Условие задачи
Замените «Training Course» на «Training Program» во всех строках материала от самого начала до строки с «Changsheng snake» включительно и приведите этот фрагмент целиком. Остальной текст оставьте без изменений.

Исходные данные
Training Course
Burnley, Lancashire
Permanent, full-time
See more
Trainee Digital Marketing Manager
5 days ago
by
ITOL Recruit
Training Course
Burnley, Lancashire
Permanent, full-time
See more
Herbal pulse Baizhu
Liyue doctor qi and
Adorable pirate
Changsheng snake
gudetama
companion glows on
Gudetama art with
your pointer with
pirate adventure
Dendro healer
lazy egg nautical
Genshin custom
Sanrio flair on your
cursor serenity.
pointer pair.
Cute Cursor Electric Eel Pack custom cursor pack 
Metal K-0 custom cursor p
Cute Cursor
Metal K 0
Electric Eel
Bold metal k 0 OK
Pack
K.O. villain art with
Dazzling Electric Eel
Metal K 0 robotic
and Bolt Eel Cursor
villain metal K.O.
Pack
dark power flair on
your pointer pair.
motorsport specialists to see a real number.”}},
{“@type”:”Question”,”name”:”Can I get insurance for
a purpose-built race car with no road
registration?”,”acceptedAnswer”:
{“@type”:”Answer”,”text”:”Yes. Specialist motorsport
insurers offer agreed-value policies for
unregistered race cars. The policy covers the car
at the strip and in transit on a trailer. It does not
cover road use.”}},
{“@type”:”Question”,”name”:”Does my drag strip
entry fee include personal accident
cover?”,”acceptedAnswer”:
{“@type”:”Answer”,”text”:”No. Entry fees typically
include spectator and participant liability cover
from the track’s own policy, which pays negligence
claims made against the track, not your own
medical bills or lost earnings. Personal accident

Ответ
Training Program
Burnley, Lancashire
Permanent, full-time
See more
Trainee Digital Marketing Manager
5 days ago
by
ITOL Recruit
Training Program
Burnley, Lancashire
Permanent, full-time
See more
Herbal pulse Baizhu
Liyue doctor qi and
Adorable pirate
Changsheng snake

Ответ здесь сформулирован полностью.